**READING PASSAGE:**
Complete step by step solution:
Gases are complicated. They're full of billions and billions of energetic gas molecules that can collide and possibly interact with each other. Since it's hard to exactly describe a real gas, people created the concept of an Ideal gas as an approximation that helps us model and predict the behavior of real gases

We know for one mole of ideal gas,
For an ideal gas
$PV = RT$ ………(i)
And the internal energy of an ideal gas:
${E_{in}} = \dfrac{3}{2}PV$ ………(ii)
From equation i and equation ii
We get,
${E_{in}} = \dfrac{3}{2}RT$
$\dfrac{{{E_{in}}}}{V} = \dfrac{3}{2}P$

Energy density $E = \dfrac{3}{2}P$
$P = \dfrac{2}{3}E$

Alternative method-
Kinetic energy$= \dfrac{1}{2}MV_{rms}^2$
$\Rightarrow P = \dfrac{2}{3}E$

Where
M= molar mass
${V_{rms}} = \sqrt {\dfrac{{3KT}}{m}} = \sqrt {\dfrac{{3RT}}{M}}$
$\Rightarrow KE = \dfrac{3}{2}RT$
$\Rightarrow KE = \dfrac{3}{2}PV$ $\left[ {PV = RT} \right]$
$\Rightarrow \dfrac{{KE}}{V} = \dfrac{3}{2}P$
$E = \dfrac{{3P}}{2}$ [E = Energy density]
$\Rightarrow P = \dfrac{2}{3}E$

**ENTRIES PROVIDED:**
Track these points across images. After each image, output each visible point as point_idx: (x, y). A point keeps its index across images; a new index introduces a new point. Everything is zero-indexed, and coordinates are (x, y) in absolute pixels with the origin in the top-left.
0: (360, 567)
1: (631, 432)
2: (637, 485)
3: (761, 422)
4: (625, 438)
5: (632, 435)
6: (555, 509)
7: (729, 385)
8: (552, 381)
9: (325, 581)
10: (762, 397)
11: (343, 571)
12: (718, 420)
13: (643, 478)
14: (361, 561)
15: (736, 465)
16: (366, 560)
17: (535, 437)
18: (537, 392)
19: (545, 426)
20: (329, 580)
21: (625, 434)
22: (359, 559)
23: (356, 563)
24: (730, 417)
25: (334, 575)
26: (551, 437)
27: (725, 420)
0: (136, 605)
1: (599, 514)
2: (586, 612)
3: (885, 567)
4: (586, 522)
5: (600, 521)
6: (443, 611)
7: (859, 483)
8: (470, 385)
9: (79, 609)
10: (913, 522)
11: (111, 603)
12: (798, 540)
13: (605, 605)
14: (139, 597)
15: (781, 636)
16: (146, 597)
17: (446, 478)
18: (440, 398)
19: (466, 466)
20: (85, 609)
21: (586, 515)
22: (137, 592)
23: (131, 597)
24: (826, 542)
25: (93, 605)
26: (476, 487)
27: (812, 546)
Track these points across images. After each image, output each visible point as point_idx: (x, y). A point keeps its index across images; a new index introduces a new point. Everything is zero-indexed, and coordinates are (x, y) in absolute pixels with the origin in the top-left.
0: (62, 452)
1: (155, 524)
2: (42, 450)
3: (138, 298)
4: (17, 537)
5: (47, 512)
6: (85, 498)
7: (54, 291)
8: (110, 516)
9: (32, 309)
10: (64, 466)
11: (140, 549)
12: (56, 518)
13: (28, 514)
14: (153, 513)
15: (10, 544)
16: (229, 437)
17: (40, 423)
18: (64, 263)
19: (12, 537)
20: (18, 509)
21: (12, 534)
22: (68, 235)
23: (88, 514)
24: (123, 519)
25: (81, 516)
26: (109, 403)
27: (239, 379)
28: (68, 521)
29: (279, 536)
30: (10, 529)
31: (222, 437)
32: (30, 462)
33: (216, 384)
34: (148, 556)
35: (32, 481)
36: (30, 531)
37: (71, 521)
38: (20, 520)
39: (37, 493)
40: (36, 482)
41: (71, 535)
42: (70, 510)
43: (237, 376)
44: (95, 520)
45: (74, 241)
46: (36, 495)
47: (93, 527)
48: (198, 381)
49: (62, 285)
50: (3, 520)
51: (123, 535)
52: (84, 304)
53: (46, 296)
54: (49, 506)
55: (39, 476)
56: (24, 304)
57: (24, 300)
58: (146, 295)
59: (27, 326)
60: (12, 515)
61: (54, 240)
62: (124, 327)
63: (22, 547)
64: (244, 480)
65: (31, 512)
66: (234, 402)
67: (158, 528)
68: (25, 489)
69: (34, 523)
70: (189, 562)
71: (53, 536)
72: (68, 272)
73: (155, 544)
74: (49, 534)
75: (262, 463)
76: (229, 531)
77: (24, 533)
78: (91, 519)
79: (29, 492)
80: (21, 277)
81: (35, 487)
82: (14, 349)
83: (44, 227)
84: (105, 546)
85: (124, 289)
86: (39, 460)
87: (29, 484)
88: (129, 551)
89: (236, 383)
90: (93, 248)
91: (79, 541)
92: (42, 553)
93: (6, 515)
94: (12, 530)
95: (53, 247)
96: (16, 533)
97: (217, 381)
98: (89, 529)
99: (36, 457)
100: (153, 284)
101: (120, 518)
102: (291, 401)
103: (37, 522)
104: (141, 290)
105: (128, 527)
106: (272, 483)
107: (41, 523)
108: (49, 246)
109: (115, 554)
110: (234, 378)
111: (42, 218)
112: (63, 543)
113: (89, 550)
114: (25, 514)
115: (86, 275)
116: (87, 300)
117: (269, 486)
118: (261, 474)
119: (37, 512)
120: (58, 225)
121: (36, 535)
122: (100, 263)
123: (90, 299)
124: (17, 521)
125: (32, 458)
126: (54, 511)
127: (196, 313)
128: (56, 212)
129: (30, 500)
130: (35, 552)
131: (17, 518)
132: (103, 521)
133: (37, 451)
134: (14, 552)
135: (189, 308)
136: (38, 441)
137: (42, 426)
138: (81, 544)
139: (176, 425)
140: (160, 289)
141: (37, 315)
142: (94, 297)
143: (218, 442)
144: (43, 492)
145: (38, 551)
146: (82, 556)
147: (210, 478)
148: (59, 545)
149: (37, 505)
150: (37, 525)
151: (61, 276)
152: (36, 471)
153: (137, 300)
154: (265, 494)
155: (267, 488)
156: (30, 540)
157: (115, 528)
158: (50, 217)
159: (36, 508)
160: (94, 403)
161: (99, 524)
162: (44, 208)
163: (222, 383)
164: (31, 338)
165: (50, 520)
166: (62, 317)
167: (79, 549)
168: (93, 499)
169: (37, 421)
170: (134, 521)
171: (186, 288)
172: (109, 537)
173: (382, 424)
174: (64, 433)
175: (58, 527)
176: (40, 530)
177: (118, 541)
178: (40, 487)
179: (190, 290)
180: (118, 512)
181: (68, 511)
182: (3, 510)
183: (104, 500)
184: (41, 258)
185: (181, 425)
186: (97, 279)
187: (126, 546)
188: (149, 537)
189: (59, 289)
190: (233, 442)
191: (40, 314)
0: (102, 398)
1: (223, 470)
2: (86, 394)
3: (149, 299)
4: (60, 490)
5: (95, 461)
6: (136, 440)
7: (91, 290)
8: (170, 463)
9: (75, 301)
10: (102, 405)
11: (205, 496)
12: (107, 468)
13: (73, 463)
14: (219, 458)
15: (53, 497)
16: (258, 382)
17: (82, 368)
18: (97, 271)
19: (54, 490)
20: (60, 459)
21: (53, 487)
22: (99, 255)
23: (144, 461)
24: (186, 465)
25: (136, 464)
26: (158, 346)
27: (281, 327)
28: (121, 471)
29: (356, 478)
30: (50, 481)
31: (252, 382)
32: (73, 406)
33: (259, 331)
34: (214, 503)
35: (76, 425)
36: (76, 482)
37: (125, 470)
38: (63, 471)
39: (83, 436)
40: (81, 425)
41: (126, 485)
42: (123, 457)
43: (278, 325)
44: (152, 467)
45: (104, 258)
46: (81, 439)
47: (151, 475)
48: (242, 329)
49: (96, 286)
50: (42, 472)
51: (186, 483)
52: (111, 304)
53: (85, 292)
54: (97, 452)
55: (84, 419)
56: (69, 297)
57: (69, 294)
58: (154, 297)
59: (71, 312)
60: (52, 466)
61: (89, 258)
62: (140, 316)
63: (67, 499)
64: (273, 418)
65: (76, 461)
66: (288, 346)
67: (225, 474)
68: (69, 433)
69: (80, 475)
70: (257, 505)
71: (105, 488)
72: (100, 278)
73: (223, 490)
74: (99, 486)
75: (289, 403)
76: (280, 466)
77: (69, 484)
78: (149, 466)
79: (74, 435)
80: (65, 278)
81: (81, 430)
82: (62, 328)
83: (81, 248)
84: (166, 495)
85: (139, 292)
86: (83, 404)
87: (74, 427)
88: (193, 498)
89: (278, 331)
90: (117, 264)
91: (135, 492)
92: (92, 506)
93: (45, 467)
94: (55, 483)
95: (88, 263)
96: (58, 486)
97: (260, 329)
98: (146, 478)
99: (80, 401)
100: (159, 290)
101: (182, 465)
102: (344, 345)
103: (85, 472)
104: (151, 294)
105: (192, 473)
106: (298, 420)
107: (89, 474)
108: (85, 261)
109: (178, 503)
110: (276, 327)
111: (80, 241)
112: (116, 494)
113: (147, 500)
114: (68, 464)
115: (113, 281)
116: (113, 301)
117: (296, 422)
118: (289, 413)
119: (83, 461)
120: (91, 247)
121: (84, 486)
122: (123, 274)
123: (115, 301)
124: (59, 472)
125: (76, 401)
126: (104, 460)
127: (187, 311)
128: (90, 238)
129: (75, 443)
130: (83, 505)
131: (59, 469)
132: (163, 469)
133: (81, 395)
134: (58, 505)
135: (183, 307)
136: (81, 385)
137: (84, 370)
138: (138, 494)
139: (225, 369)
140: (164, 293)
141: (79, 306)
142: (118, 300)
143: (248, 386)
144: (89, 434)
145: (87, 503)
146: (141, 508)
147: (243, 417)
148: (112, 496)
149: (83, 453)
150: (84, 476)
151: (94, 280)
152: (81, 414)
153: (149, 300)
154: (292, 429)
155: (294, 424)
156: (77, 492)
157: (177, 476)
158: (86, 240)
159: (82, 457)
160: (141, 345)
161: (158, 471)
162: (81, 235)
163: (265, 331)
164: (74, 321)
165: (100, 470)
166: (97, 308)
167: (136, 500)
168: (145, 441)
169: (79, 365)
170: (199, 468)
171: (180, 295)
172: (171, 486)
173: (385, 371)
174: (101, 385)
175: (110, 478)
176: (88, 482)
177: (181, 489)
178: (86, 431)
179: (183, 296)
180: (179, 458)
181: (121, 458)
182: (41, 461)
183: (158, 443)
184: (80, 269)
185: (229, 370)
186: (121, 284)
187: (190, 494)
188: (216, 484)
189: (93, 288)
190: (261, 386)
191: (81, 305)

**WHAT IS NEEDED:** In the ideal gas solution, why was the concept of an ideal gas created? The entries can be left aside; nothing here depends on them.

**YOUR SOLUTION:** It was created as an approximation that helps model and predict the behavior of real gases, since a real gas is hard to describe exactly.